The department said the state is not on track to meet emissions goals, and it needs more tools to get there. Those tools would “continue to be subject to legislative approval and a public stakeholder process,” the department replied in a statement.

“The consequences of not meeting those targets are dire, as outlined in the latest report from the Intergovernmental Panel on Climate Change as well as its previous reports, and evidenced in the weather-related impacts and public health and economic costs already being experienced by Connecticut residents, acutely so by the most vulnerable in our state,” the statement said.

Chris Herb, president of the Connecticut Energy Marketers Association — a trade group representing fuel oil and gasoline businesses — said that “market-based compliance mechanisms” are essentially taxes that aim to reduce emissions by raising the price of fuel so people use less of it. 

He said that could take the form of a cap-and-trade program with California or a Canadian province, or it could be the Transportation and Climate Initiative, or TCI — a multistate “cap-and-invest” program Lamont and Dykes pushed hard for in 2021 as a way to pay for clean transportation projects, 

Opponents — including Herb, Republican lawmakers and the conservative-leaning Yankee Institute labeled TCI a gas tax – a view that also killed its support among some Senate Democrats, who said they couldn’t support a regressive tax increase that would burden the poor. 

But Herb said the real problem with the language of this bill is that it gives the commissioner unilateral power to join these multistate agreements. He said that means Dykes could decide on her own to implement TCI, when it should be up to the legislature to make that decision.

“It’s passing legislation that would hand over that power to a commissioner who was not shy about her support for TCI and her belief in these cap and tax programs,” Herb said. “This should be a decision made by legislators who have to look their constituents in the eye and explain why the price of gasoline, diesel fuel and heating oil is going to go up.”

But Rothenberger said it’s not possible for DEEP to unilaterally set up programs like TCI, even with the language in the bill. The power to levy fees and taxes and to appropriate money sits with the legislature, not with DEEP, he said.

And Connecticut requires that all new regulations be approved by the legislative Regulation Review Committee, where the public can comment on proposed regulations, Rothenberger said. The full legislature also has the power to pass laws to invalidate any regulation, and nothing in this bill removes that power, he said.

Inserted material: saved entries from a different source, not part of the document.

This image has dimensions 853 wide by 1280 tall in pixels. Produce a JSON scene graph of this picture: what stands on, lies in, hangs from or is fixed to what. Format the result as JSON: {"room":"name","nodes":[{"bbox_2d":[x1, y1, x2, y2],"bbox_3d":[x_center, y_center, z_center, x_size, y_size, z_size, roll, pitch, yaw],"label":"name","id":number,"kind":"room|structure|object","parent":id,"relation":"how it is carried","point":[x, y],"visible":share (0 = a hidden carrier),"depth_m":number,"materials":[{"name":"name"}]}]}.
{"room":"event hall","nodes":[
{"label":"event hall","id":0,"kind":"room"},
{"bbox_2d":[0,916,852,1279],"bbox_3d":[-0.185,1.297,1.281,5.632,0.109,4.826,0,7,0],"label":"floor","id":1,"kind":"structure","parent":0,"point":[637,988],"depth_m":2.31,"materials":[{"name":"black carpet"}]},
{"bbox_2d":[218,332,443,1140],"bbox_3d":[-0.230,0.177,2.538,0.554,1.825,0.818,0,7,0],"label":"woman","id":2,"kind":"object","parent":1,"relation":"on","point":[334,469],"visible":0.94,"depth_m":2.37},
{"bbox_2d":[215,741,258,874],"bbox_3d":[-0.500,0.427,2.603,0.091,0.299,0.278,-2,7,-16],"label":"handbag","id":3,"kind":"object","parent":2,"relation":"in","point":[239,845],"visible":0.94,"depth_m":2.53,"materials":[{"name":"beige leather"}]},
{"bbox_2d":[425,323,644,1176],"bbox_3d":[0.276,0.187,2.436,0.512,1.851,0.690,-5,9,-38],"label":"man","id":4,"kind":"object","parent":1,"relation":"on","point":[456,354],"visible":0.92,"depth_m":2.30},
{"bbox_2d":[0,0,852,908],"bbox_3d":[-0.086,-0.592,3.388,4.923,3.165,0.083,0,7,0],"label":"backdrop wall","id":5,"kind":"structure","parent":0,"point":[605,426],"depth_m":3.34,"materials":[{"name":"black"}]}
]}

According to Rothenberger, New York, Rhode Island, Massachusetts and Vermont already have similar language on the books. Byt their laws go even further, he said, ordering their state governments to make regulations to reach emissions goals.

“This language is really only giving the agency the tools it needs to do what the legislature has already mandated it do — achieve the greenhouse gas emissions reductions that the legislature established,” he said.

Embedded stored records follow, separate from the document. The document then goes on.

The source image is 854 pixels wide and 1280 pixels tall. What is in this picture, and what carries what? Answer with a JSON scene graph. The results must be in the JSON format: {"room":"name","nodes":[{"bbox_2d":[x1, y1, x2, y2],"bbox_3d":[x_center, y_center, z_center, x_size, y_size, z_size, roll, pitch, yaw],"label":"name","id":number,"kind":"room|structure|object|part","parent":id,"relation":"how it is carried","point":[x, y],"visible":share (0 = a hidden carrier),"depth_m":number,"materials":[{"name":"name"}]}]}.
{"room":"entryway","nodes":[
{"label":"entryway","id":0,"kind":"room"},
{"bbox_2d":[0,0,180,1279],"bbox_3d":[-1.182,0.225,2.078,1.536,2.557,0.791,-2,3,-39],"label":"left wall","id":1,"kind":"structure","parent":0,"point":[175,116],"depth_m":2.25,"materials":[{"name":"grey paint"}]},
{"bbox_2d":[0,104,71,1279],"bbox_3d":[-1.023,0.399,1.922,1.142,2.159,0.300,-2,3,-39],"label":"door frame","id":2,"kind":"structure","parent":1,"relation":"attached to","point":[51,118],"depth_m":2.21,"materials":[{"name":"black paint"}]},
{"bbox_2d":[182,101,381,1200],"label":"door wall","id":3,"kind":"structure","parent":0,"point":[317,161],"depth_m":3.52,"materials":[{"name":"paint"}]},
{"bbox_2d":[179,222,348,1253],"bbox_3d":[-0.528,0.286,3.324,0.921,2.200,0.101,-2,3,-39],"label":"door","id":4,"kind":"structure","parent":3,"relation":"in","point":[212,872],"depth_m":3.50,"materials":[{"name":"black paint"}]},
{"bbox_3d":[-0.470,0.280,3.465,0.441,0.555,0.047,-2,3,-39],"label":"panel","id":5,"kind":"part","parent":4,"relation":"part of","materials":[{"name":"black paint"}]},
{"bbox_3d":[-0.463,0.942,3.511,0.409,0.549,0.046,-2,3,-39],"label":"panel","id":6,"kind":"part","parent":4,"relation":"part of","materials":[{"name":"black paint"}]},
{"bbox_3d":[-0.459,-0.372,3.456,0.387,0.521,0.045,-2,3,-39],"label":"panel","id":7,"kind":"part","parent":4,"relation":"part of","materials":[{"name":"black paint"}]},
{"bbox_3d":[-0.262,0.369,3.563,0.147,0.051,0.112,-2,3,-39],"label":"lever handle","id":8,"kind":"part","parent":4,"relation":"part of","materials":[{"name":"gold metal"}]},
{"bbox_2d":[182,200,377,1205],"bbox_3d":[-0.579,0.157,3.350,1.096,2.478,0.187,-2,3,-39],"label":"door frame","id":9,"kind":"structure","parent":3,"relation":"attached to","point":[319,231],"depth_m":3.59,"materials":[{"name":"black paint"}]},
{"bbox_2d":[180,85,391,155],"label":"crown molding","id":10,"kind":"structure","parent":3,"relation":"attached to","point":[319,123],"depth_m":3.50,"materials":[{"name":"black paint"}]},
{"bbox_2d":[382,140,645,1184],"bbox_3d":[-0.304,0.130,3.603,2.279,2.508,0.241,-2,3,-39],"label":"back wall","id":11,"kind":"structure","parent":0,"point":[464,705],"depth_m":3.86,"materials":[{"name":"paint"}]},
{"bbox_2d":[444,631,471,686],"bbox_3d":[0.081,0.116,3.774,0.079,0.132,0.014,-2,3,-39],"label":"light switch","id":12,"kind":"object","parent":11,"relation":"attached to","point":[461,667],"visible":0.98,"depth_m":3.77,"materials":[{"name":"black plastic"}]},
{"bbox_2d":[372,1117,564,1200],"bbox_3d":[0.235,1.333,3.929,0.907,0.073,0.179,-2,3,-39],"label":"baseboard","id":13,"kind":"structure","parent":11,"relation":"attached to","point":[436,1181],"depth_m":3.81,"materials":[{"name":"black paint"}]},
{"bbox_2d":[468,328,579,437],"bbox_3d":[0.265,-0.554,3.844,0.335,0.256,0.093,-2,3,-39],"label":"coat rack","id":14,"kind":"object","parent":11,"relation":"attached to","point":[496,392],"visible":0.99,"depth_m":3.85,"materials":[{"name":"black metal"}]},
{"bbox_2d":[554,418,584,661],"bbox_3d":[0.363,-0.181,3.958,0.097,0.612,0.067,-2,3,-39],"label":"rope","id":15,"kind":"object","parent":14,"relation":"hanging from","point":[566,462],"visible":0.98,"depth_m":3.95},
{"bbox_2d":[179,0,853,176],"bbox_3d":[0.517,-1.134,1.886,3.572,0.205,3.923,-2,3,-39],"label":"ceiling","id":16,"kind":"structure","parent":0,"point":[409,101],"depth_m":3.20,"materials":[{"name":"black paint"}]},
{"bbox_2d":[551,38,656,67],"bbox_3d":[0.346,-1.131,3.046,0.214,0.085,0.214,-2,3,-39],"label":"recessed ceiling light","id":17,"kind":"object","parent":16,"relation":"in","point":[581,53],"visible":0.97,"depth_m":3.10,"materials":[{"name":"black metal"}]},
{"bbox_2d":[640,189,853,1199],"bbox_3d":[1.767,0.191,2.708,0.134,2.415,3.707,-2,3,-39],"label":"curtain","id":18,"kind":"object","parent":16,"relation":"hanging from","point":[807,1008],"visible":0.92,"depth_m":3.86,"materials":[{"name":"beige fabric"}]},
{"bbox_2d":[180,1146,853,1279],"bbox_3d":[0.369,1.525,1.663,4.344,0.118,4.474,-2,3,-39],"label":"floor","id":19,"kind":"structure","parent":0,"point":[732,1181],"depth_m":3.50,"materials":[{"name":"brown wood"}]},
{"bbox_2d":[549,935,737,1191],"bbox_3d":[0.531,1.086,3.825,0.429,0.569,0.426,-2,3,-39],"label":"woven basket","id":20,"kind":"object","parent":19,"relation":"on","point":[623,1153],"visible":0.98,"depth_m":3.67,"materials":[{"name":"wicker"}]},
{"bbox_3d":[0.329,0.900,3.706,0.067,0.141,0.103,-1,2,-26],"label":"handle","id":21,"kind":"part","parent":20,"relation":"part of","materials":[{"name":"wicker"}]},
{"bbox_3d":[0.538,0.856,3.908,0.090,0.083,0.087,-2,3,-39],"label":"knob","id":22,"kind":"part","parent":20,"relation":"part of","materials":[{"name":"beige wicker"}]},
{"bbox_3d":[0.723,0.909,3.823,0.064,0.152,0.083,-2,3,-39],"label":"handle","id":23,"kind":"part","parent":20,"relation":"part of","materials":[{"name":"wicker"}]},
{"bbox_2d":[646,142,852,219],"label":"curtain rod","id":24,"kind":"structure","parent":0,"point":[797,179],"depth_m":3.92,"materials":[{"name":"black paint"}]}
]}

But even if DEEP wanted to move forward with TCI without the legislature, Rothenberger said, “TCI is a regional program. No state is going to go it alone on a program like that.”

 A group of 13 eastern states and the District of Columbia discussed a framework for the program for a decade — beginning in Connecticut during the administration of Gov. Jodi Rell in 2010. But just four signed on to a pact in 2020 to develop the program — Connecticut, Rhode Island, Massachusetts and D.C. 

Rhode Island and Massachusetts later dropped the program, and TCI failed to win approval in the Connecticut legislature. 

But Herb said it’s clear to him that the language would allow TCI to move forward. 

He said it was convenient that TCI wasn’t brought up last session, but is being brought up again in a more opaque way than the press blitz Lamont and Dykes went on to push for TCI in 2021.

“So you can sign on to a California program or a Canadian province — what are we doing?” Herb said. “So the DEEP commissioner can enter into an agreement with Quebec to run a cap and trade program? That, to me, is frightening that we would cede power to another state or a foreign country that could increase gasoline costs, increase the cost of living, increase the impact of inflation.”